- Born: 18 June 2001 (age 25) Pretoria, South Africa
- Known for: Abstract expressionism;
- Website: wernerbronkhorst.com

= Werner Bronkhorst =

Australian artist (born 2001)

Werner Bronkhorst (born 18 June 2001) is an Australian-South African artist. He is best known for his sculptural paintings with hyperrealistic miniature figures.

== Early life ==
Bronkhorst was born in Pretoria, South Africa, on 18 June 2001. He grew up in a "family of athletes", training as a runner while painting in his youth. He matriculated from Pretoria Boys High School before taking a gap year in Sydney, Australia, eventually choosing to move to the city at 18 and work as a furniture designer before beginning a professional art career in 2022.

== Career ==
Bronkhorst is best known for his depictions of hyperrealistic miniature figures and scenes, and charcoal drawings of cars overlaid with bold text. He has built a large following on social media, where he showcases his artwork.

In 2024, he collaborated with car brand Porsche to create a custom charcoal sketch of a Porsche 911, which was featured at the 2024 Australian Grand Prix.

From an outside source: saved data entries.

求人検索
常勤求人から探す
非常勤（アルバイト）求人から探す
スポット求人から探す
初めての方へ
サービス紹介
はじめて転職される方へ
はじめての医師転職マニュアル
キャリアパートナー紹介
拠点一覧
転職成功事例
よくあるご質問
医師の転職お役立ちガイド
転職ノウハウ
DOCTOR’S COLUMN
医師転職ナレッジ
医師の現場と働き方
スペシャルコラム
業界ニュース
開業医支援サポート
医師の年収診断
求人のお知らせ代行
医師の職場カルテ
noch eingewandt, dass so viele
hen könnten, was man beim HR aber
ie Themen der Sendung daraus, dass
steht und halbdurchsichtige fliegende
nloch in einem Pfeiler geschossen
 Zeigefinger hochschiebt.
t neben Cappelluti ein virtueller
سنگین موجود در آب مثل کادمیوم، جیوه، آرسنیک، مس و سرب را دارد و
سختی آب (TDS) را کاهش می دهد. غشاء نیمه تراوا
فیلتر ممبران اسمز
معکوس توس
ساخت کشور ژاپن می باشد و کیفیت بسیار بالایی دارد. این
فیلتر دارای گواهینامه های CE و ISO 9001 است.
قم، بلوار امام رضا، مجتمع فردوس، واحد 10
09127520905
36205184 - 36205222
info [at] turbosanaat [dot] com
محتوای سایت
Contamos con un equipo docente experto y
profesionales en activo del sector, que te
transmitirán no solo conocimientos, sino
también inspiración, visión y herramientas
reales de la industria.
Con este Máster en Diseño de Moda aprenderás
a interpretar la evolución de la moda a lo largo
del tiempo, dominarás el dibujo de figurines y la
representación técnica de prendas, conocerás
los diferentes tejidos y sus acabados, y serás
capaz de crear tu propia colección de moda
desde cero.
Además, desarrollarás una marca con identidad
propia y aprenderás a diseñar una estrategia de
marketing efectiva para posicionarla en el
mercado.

He also collaborated with luxury watchmaker TAG Heuer in 2025 to create three sculptures of racecars, referencing the 2025 Australian Grand Prix.

In August 2025, Bronkhorst unveiled three original pieces inspired by aquatic sports to raise money for the World Aquatics Foundation. The headline piece, Fish In Water, depicted eight Olympic swimmers (Note: Kaylee McKeown, Qin Haiyang, Katie Ledecky, Léon Marchand, Summer McIntosh, Kyle Chalmers, Gretchen Walsh, and Thomas Ceccon.) in a competition pool, and sold at auction for $372,000 USD.

Bronkhorst collaborated with golfing brand Malbon in September 2025 to release a series of original works and prints featuring hyperrealistic depictions of golfers to mark the beginning of the 2025 Ryder Cup. In November of the same year, he collaborated with Formula One driver Lando Norris to create a hand-painted 3D helmet celebrating Norris' 150th Grand Prix entry. The two also collaborated on a pop-up store and gallery in Las Vegas, Nevada to showcase and sell limited edition prints and merchandise.

== Personal life ==
Bronkhorst lives in Sydney, Australia with his partner, Charli, and their two children.